[Stored entries]
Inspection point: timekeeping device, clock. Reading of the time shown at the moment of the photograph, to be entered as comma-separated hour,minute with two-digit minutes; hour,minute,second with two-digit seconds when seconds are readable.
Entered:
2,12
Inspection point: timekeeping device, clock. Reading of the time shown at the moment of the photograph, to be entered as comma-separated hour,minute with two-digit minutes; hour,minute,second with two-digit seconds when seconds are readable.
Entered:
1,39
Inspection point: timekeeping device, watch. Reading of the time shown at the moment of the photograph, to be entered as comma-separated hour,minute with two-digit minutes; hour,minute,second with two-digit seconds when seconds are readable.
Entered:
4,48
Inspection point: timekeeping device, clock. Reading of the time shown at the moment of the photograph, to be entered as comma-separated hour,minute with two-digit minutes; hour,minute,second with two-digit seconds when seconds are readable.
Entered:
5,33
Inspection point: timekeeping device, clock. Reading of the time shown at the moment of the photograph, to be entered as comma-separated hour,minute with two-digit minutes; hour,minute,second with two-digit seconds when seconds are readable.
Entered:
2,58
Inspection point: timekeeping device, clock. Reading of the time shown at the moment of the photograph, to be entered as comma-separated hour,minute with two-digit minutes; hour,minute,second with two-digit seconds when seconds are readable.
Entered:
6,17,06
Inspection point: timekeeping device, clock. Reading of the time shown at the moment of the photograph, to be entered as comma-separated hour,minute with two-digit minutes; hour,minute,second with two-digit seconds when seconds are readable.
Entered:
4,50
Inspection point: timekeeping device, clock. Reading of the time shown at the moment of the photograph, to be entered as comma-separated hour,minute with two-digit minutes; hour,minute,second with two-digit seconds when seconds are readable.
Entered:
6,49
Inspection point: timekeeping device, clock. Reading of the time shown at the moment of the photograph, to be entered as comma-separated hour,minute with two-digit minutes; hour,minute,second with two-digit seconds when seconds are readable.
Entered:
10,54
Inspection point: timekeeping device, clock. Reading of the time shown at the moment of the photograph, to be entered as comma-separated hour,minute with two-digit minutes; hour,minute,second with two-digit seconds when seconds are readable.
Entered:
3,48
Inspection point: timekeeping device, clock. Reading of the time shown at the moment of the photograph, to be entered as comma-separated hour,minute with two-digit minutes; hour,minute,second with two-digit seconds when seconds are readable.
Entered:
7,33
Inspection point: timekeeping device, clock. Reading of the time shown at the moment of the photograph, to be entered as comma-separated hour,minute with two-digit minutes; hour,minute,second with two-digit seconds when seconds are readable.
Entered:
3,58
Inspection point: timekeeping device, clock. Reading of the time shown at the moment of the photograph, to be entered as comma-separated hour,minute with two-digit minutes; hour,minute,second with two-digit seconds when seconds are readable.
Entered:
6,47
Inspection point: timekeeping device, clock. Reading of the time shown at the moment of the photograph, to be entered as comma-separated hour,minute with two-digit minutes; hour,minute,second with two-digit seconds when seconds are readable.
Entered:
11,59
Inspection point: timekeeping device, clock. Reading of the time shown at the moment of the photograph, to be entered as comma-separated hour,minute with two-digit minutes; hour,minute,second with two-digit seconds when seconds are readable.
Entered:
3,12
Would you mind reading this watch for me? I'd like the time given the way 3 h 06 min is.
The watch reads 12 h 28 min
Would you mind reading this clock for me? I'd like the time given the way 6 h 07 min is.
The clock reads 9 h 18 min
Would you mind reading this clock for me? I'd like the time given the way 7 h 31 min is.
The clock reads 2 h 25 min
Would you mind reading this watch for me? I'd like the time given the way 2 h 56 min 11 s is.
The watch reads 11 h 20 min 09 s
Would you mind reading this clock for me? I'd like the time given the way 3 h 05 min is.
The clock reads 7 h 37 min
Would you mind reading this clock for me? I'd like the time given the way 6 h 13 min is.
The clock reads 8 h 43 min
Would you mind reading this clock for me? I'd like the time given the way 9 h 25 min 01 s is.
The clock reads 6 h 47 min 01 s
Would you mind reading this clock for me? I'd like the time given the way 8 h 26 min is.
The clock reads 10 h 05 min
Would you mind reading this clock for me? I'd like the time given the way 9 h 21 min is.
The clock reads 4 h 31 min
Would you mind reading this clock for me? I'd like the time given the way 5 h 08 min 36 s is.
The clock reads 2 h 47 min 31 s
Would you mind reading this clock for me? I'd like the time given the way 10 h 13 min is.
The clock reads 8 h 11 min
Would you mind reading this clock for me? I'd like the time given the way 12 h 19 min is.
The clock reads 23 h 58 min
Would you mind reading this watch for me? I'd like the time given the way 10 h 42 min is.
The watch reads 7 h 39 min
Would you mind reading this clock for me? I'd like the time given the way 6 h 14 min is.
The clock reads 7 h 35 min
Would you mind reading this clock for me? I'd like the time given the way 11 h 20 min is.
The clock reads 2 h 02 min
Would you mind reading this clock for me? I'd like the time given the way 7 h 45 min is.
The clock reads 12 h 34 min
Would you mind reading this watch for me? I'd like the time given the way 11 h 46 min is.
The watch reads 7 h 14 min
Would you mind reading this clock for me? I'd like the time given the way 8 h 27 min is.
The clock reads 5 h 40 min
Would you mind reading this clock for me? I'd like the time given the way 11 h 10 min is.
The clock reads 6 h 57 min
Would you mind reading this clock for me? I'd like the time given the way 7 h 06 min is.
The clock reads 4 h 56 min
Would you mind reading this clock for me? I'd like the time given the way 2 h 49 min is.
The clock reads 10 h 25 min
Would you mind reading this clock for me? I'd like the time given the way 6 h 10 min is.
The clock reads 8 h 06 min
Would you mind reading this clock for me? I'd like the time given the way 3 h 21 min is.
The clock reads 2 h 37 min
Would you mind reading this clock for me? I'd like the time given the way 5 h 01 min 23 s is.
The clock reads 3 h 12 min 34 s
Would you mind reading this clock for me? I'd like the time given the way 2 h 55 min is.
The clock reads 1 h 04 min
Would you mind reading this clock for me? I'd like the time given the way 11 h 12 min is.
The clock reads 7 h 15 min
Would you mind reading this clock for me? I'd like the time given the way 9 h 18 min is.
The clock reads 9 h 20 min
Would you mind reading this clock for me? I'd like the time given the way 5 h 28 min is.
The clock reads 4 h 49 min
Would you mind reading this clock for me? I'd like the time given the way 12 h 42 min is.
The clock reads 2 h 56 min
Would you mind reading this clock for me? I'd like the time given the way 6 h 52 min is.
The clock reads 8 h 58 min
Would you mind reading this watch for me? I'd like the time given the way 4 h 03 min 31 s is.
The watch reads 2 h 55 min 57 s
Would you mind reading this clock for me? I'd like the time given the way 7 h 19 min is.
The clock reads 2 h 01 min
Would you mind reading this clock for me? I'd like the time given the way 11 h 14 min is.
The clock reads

# DO THIS
Copy out the material word for word, from the line containing "min 36 s is." to the line containing "The watch reads 7 h 14 min", including both of those lines.

# RESULT OF THE TASK
Would you mind reading this clock for me? I'd like the time given the way 5 h 08 min 36 s is.
The clock reads 2 h 47 min 31 s
Would you mind reading this clock for me? I'd like the time given the way 10 h 13 min is.
The clock reads 8 h 11 min
Would you mind reading this clock for me? I'd like the time given the way 12 h 19 min is.
The clock reads 23 h 58 min
Would you mind reading this watch for me? I'd like the time given the way 10 h 42 min is.
The watch reads 7 h 39 min
Would you mind reading this clock for me? I'd like the time given the way 6 h 14 min is.
The clock reads 7 h 35 min
Would you mind reading this clock for me? I'd like the time given the way 11 h 20 min is.
The clock reads 2 h 02 min
Would you mind reading this clock for me? I'd like the time given the way 7 h 45 min is.
The clock reads 12 h 34 min
Would you mind reading this watch for me? I'd like the time given the way 11 h 46 min is.
The watch reads 7 h 14 min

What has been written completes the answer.